"The Craptacular B-Sides" was a three issue miniseries published by Marvel Comics in 2002, detailing the lives of a teen superhero team in a fictional New Jersey suburb. The series was written by Brian-David Marshall and illustrated by Brett Weldele, with the characters designed by famed underground comics creator Evan Dorkin. The three characters are F8ball, who uses a magic 8 ball to tell the future, Mise, who causes things to breakdown, and Jughandle, who can travel through loops in spacetime. The characters have a general "goth" or "alternative" appearance, and the art is cartoonish, moving away from standard "realistic" super hero art in favor of distorted and humorous caricatures.

As for the story, there isn't a lot to it, perhaps because it only lasted three issues. The three teenage superheroes are recruited by a local conman and wheeler-dealer to be a crime-fighting team. Their uniforms were designed for a bowling team. They scuffle against a local "super villain" and then get involved in a gang war between local street toughs that turn out to be Kree and Skrull. The Fantastic Four show up for a cameo. The series ends with a note to write in if you want to see more. As far as I know, the characters and setting were never used again, but who knows what might have been mentioned in Marvel's sprawling continuity.

The main thing I noticed was the good and bad parts of Marvel's transformation around the year 2000 and 2001. The launch of the X-Men movie and the abandonment of the Comics Code gave Marvel a great deal of stylistic choices, and some of the concepts in the Craptacular B-Sides had already been explored in X-Statix. I certainly appreciate some humor in my comics, and the story was cute and engaging, but some of the "post-modernistic" winking at the camera about the silliness of the genre now seems very dated.

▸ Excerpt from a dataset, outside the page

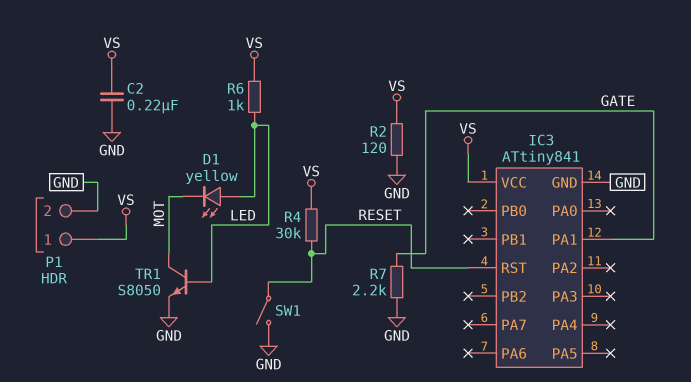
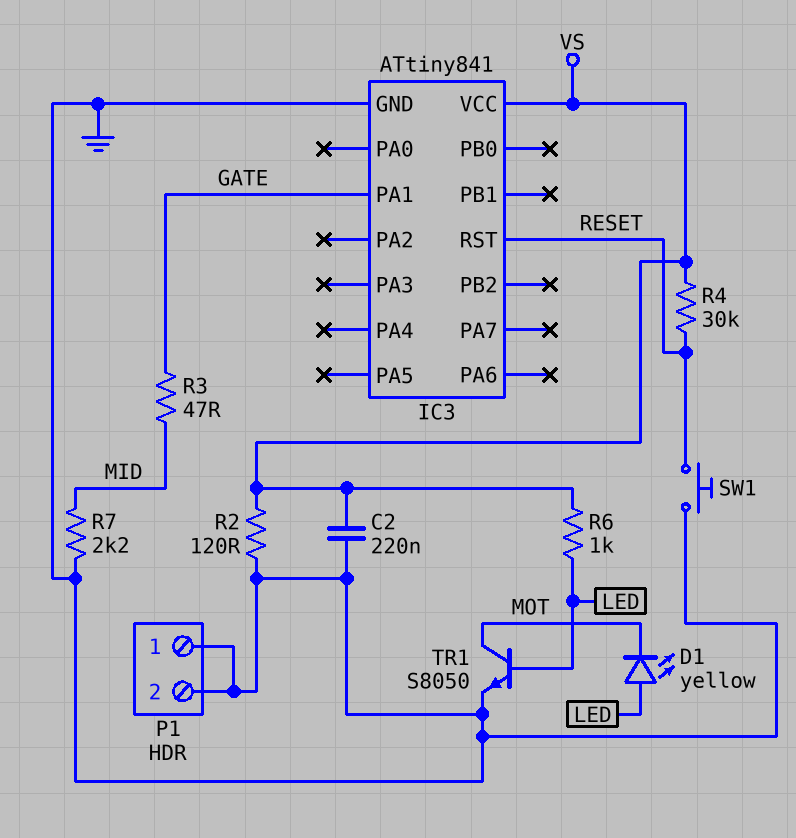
P1 pin 1: VS -> GND
R3: none -> 47 (GATE, MID)
R7: 2.2k (GATE, GND) -> 2.2k (GND, MID)
SW1: switch (GND, RESET) -> button (GND, RESET)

In addition, the story is a bit muddier than it was previously--- "show not tell" is good advice, except for in superhero comics where, as corny as it is, sometimes a thought balloon interior monologue can really help a reader know what is going on.

And for me, the most outstanding point is just how much mainstream comics changed between 1998 or 1999 and 2001 or 2002--- comparable to how much music changed between 1962 and 1966. A few years before, Marvel was basically making the same superhero comics they made in the 1980s---and then in a very short period, the boundaries of what was happening in mainstream comics changed, which was a bold move, even if it didn't always work perfectly.